[Aim of the task] Begin at the line containing "left back paw: (293, 530)" and end at the final line of the entries. Please reproduce those lines exactly.
Segment Start: Records for this task
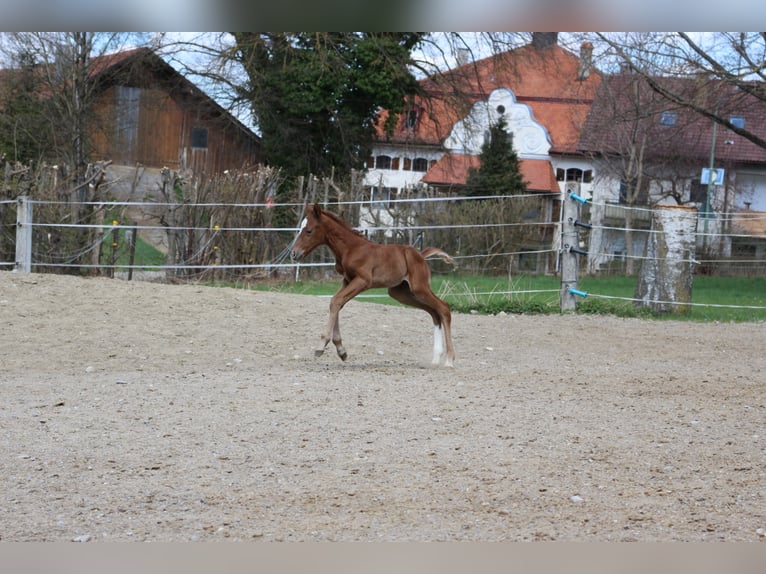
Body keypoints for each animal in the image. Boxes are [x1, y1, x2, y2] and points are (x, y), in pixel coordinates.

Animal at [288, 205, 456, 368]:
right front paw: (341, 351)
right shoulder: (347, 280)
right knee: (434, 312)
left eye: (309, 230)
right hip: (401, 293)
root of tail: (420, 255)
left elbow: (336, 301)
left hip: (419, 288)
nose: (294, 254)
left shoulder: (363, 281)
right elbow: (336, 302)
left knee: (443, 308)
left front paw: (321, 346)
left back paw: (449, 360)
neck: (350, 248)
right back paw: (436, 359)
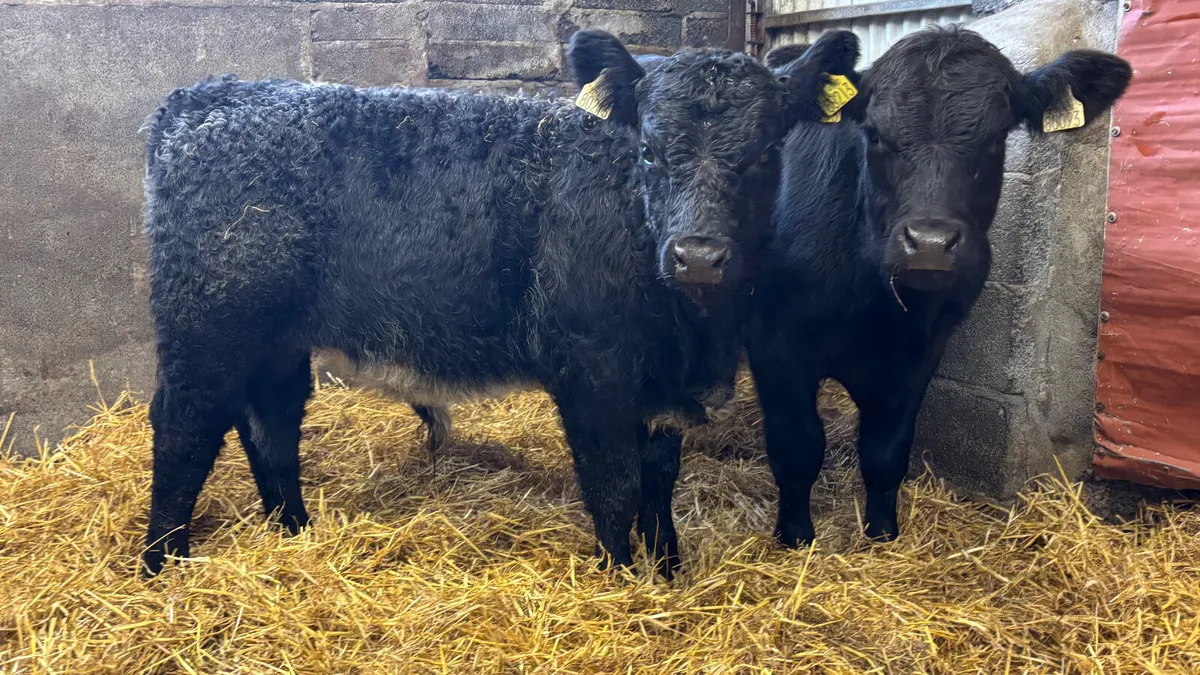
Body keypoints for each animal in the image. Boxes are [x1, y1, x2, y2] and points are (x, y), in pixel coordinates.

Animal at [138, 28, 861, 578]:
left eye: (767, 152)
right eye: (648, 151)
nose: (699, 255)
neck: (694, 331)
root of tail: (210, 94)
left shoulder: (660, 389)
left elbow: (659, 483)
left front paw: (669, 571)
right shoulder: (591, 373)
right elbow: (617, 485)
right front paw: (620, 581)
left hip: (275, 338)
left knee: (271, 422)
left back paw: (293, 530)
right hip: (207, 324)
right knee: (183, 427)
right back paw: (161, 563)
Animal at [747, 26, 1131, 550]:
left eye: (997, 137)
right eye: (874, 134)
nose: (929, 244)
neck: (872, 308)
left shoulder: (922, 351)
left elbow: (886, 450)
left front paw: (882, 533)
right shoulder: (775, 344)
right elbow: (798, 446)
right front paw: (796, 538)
Segment End: Records for this task
[Output of the exercise]
left back paw: (293, 530)
right hip: (207, 324)
right knee: (183, 427)
right back paw: (161, 563)
Animal at [747, 26, 1131, 550]:
left eye: (997, 137)
right eye: (874, 134)
nose: (929, 244)
neck: (872, 308)
left shoulder: (922, 351)
left elbow: (886, 450)
left front paw: (882, 533)
right shoulder: (775, 344)
right elbow: (798, 446)
right front paw: (796, 538)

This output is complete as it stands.